Первый день было не просто тяжело – невыносимо. Тележки с кирпичом казались неподъемными, чтобы сдвинуть их с места приходилось прикладывать нечеловеческие усилия. Через несколько метров они вязли в жидкой глине раскисшей дороги, и, чтобы вытолкнуть их, женщины вынуждены были подкладывать под колеса доски. К концу трудовой вахты Эллина едва держалась на ногах. Придя в барак, она упала на нары, даже не удосужившись помыться. И только, казалось, провалилась в сон, как зазвучала сирена подъема. Лишь одно давало Эллине силы – мысль о том, что, надрываясь, она борется с тем, кто живет внутри ее…
Правда, пока безрезультатно! Но Графиня не теряла надежды, ведь с каждым днем она брала на себя все большие нагрузки…
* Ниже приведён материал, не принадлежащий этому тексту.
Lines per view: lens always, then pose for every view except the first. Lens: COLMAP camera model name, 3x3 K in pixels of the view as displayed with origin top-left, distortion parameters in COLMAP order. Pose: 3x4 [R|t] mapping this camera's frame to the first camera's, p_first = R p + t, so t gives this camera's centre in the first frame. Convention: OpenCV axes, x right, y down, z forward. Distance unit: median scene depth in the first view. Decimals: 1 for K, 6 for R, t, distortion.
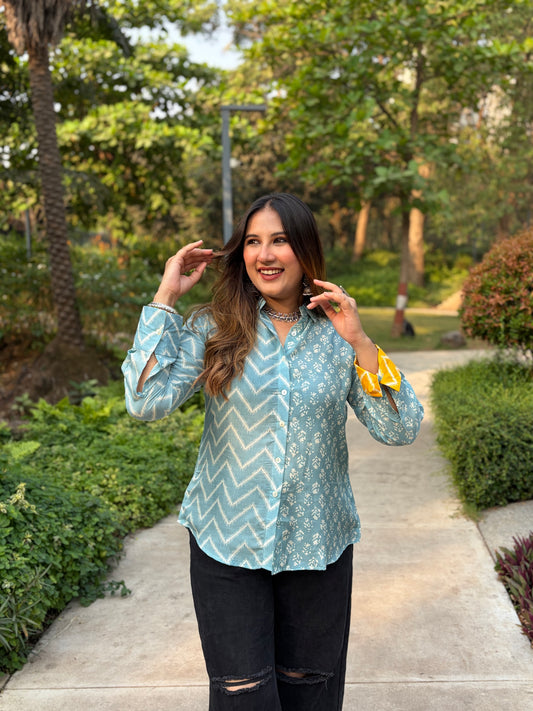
lens RADIAL K [[679.9, 0, 266.5], [0, 679.9, 355.5], [0, 0, 1]] dist [0.006760, -0.000420]
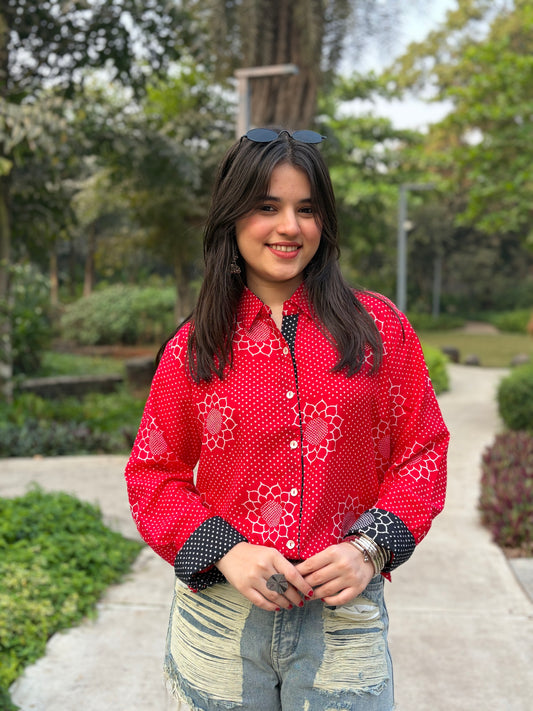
lens RADIAL K [[745.2, 0, 266.5], [0, 745.2, 355.5], [0, 0, 1]] dist [0.006840, -0.023700]
pose [[0.954208, 0.021787, -0.298350, 0.082642], [-0.038006, 0.998092, -0.048668, 0.043412], [0.296721, 0.057779, 0.953215, -0.324289]]
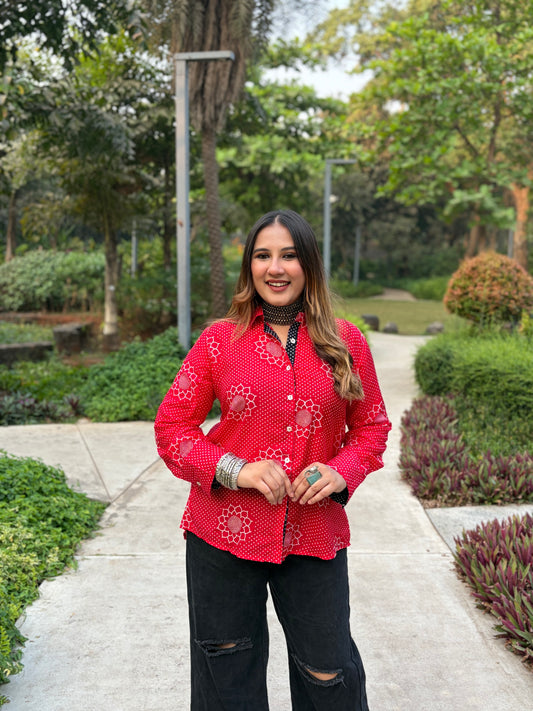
lens RADIAL K [[751.9, 0, 262.6], [0, 751.9, 345.7], [0, 0, 1]] dist [0.126762, -0.408166]
pose [[0.980099, 0.032354, -0.195857, 0.079738], [-0.035756, 0.999264, -0.013860, 0.037449], [0.195265, 0.020587, 0.980534, -0.374592]]
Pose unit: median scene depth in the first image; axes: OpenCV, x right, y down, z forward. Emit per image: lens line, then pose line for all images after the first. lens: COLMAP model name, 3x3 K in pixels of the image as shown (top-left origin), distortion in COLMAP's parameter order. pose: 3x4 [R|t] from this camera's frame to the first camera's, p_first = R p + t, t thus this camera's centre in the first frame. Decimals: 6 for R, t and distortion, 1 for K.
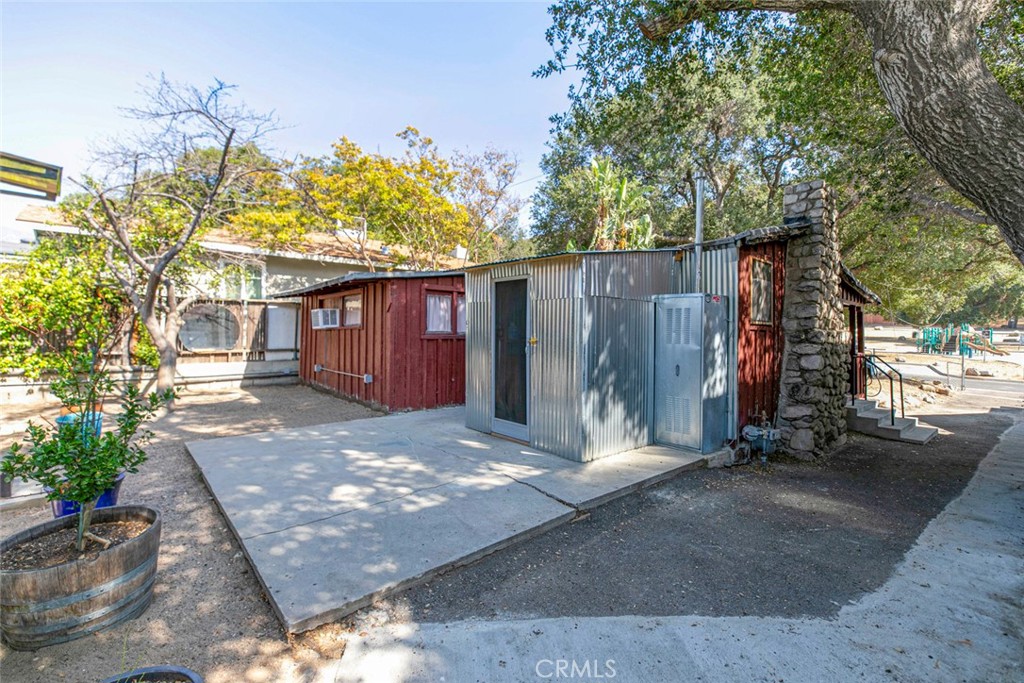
lens RADIAL K [[458.9, 0, 500.8], [0, 458.9, 336.4], [0, 0, 1]] dist [0.000385, -0.000026]
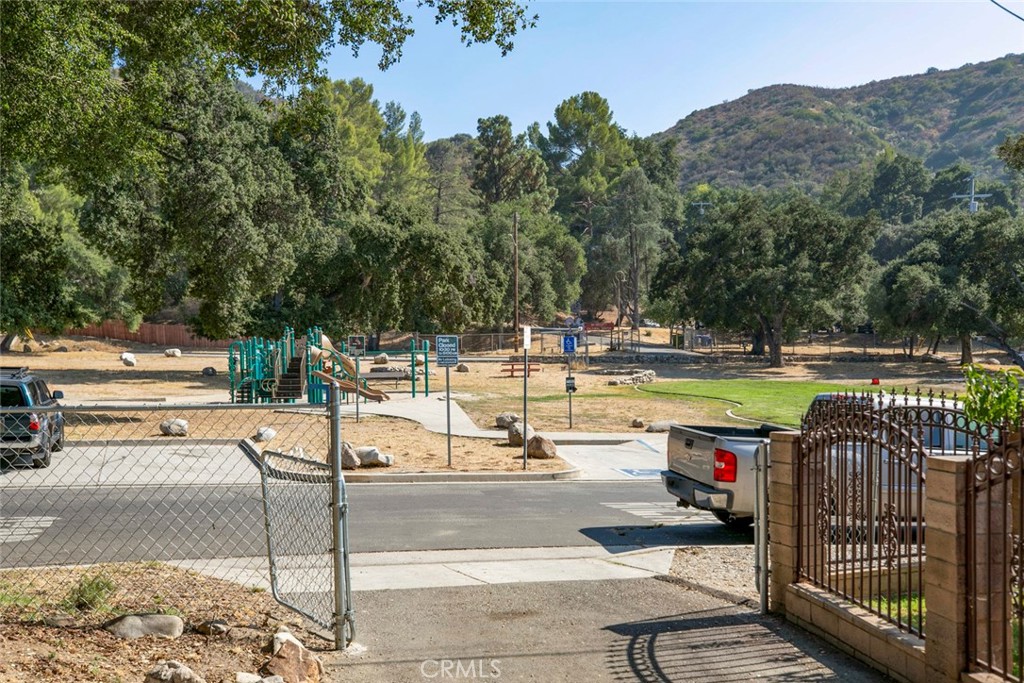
lens RADIAL K [[989.6, 0, 511.4], [0, 989.6, 436.4], [0, 0, 1]] dist [0.006924, 0.002022]
pose [[0.547660, -0.074581, 0.833371, 0.369522], [0.032251, 0.997161, 0.068045, 0.014697], [-0.836079, -0.010389, 0.548510, 0.372933]]
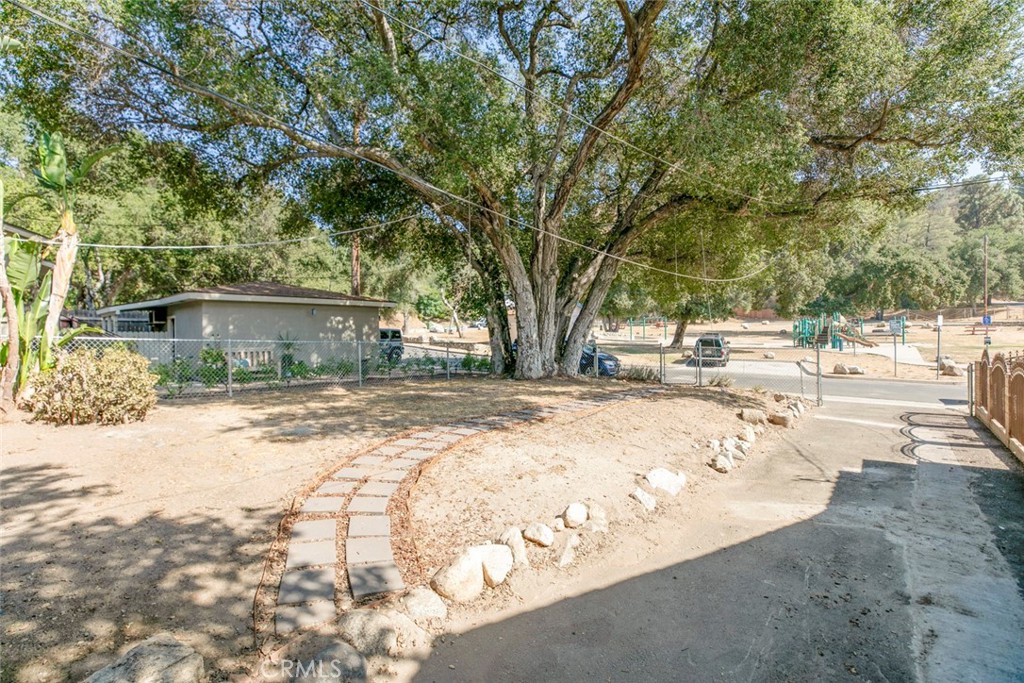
lens RADIAL K [[470.9, 0, 508.9], [0, 470.9, 339.3], [0, 0, 1]] dist [-0.042594, 0.014843]
pose [[0.986414, -0.027187, 0.162015, 0.234197], [0.027965, 0.999606, -0.002521, 0.008387], [-0.161883, 0.007017, 0.986785, 0.213730]]
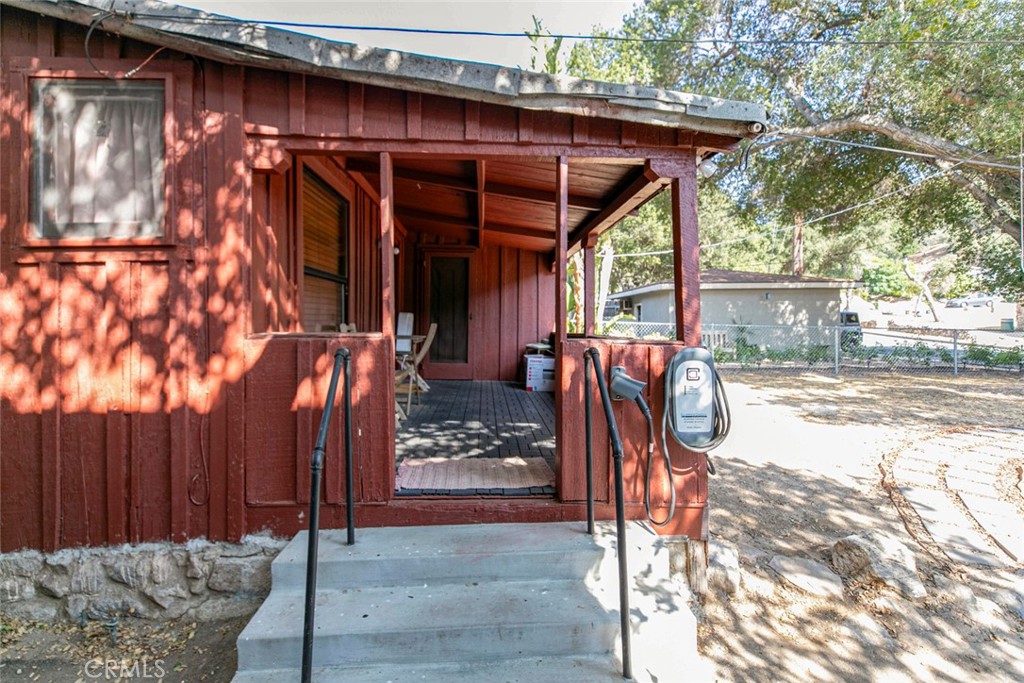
lens RADIAL K [[478.1, 0, 510.6], [0, 478.1, 326.3], [0, 0, 1]] dist [0.010043, 0.000317]
pose [[0.799550, -0.016627, -0.600370, 0.206623], [0.012441, 0.999861, -0.011122, 0.006898], [0.600471, 0.001423, 0.799645, 0.175130]]
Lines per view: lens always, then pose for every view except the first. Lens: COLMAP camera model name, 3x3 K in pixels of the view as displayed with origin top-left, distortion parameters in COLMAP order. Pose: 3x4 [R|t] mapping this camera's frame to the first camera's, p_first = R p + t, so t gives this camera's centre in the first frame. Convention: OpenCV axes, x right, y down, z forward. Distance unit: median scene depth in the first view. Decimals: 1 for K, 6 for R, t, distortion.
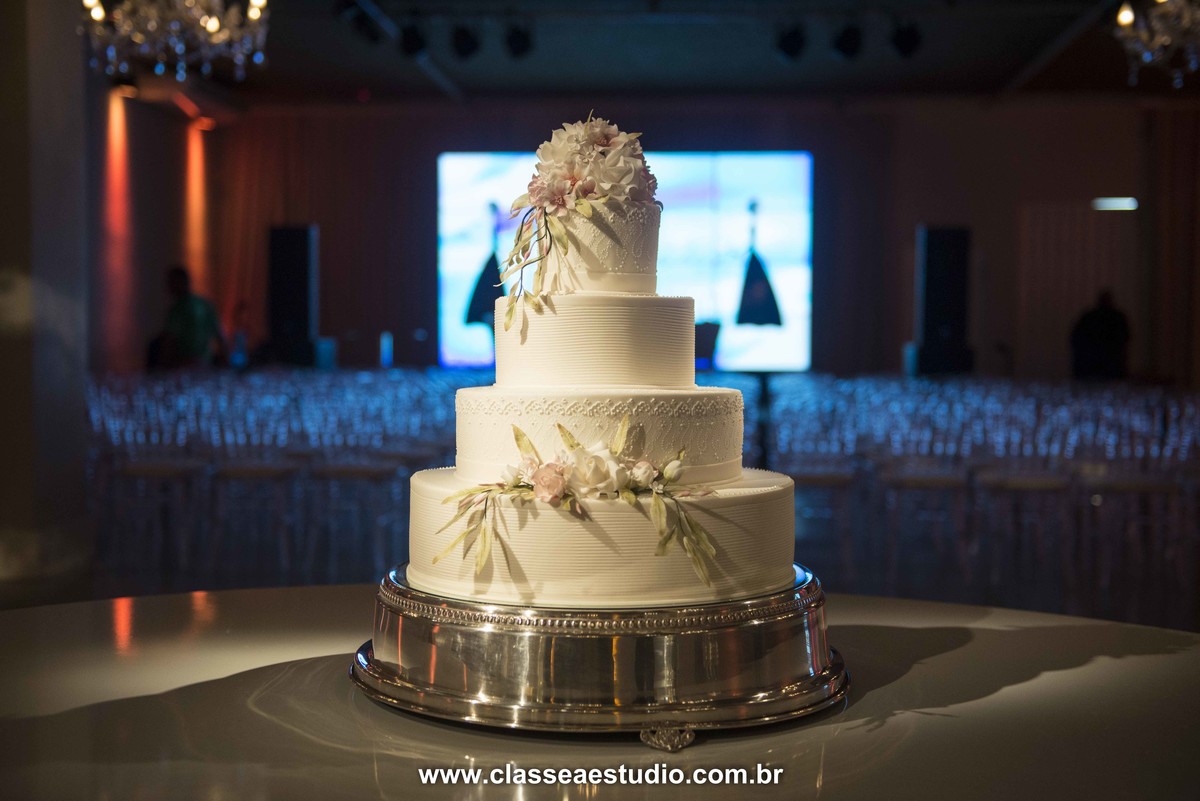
lens RADIAL K [[1434.4, 0, 613.0], [0, 1434.4, 392.9], [0, 0, 1]] dist [0.080529, 0.000000]
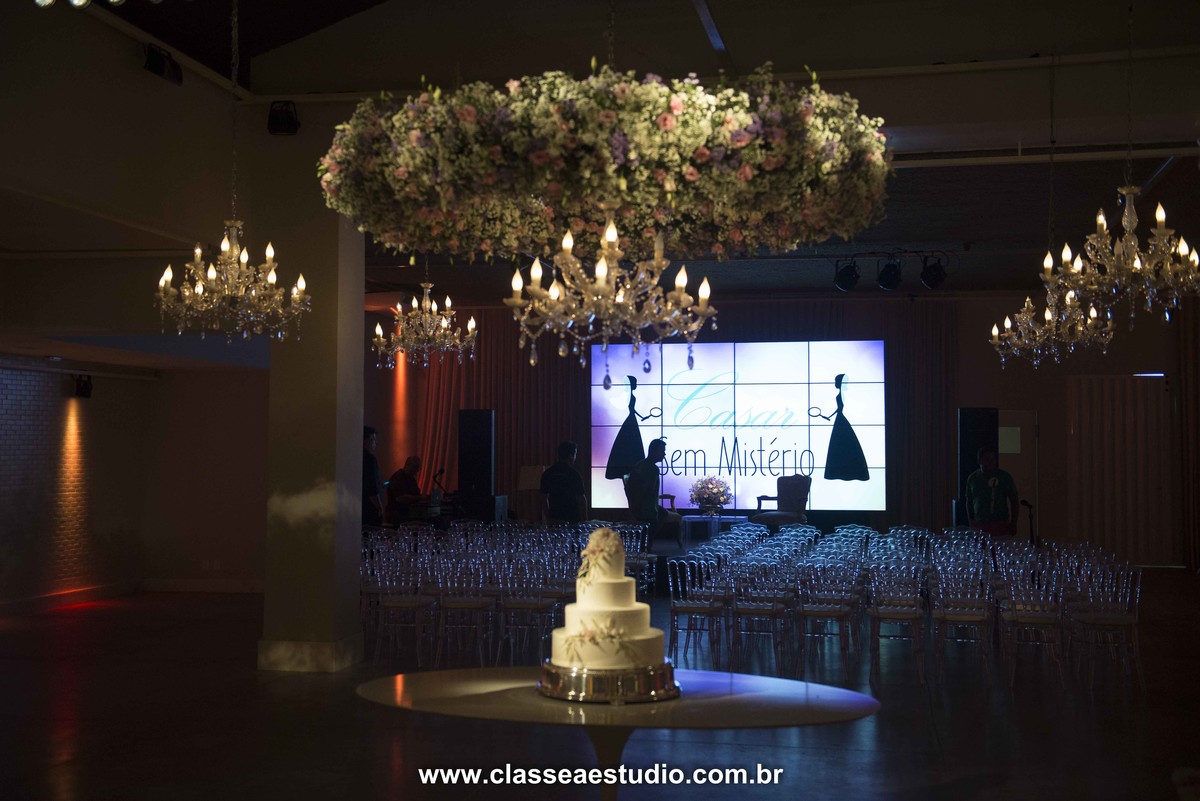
lens RADIAL K [[1401.9, 0, 593.7], [0, 1401.9, 410.7], [0, 0, 1]] dist [0.107253, 0.000000]
pose [[0.992293, -0.010759, -0.123442, 0.392785], [0.002580, 0.997801, -0.066230, -0.255591], [0.123884, 0.065401, 0.990139, -2.451252]]
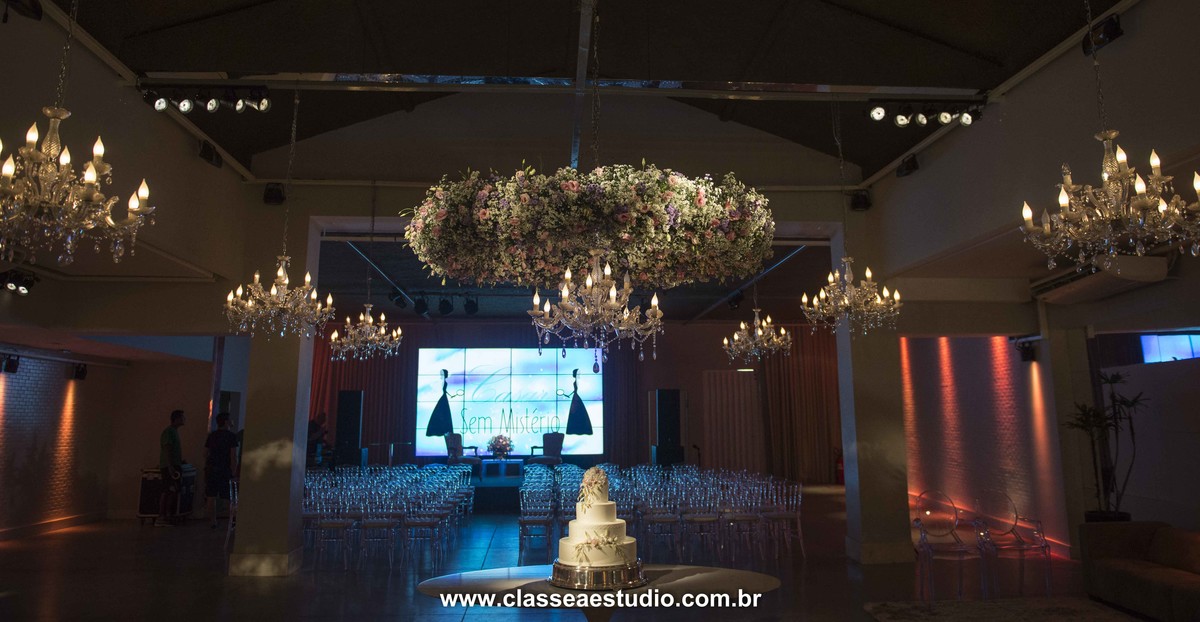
lens RADIAL K [[853.7, 0, 606.1], [0, 853.7, 236.3], [0, 0, 1]] dist [-0.041066, -0.000935]
pose [[0.988474, 0.015499, 0.150593, -0.462463], [0.021703, 0.969963, -0.242282, -0.261013], [-0.149825, 0.242757, 0.958447, -2.194575]]
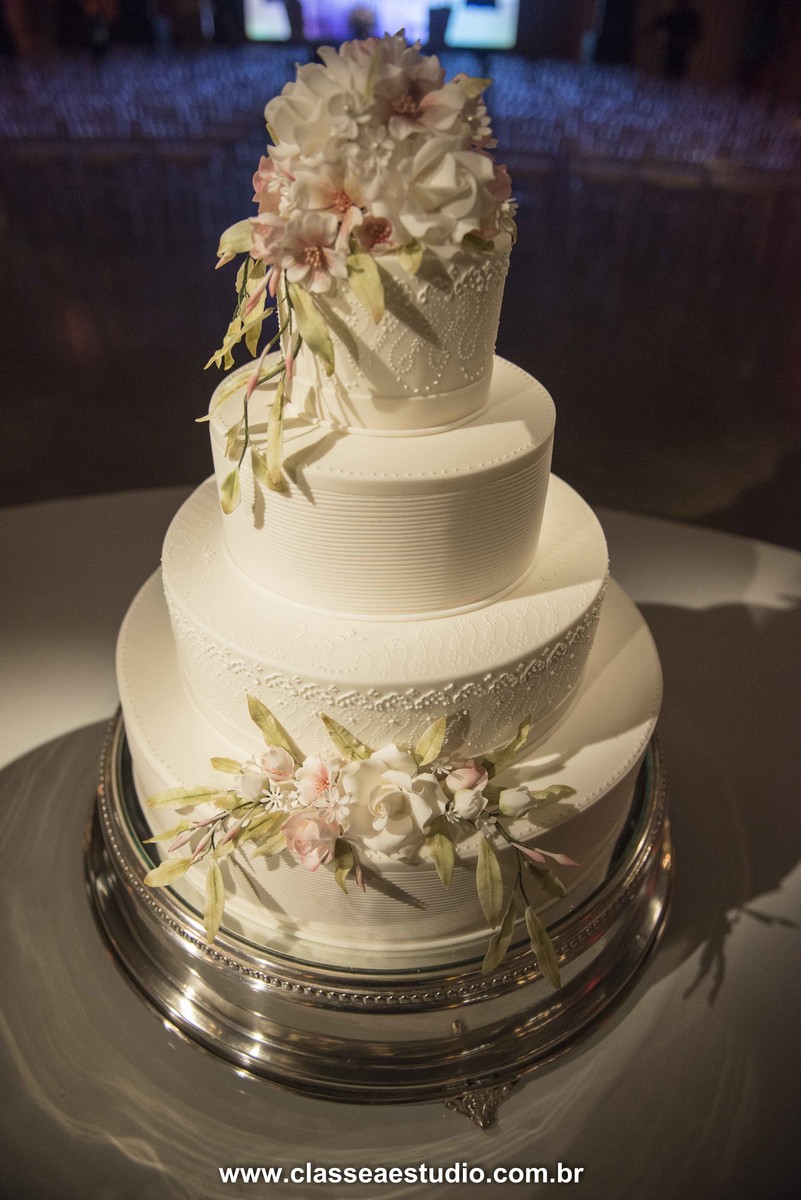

Прошло три недели. Эллина научилась не только справляться с тележками, но и месить раствор, а также вполне сносно класть кирпич. Она бралась за любую работу, вкалывала по двенадцать часов, но единственное, чего добилась – хронической усталости и непрекращающихся болей в суставах. Ее даже хотели сделать бригадиром «возчиц», да Эллина взяла самоотвод.
Спустя еще месяц каторжных работ Эллина наконец потеряла ребенка!
Едва оклемавшись после выкидыша, Эллина вернулась на стройку. Она и рада была бы перейти на более легкий участок, да ее желания никто не спрашивал. Решилась искупать вину перед Родиной тяжким трудом – искупай! Наравне с остальными. Другие не так перед советской властью провинились, всего пятилетний срок отбывают, и ничего – трудятся. Да еще с песнями! Естественно, патриотическими. Эллина только диву давалась, слушая их. Все, за исключением идейных контрреволюционерок, даже после всего кошмара, с ними происшедшего, оставались верны коммунистическим идеалам и считали, что живут в самом замечательном государстве. Эллина так не считала и песен с ними не пела, хотя со времен войны помнила некоторые.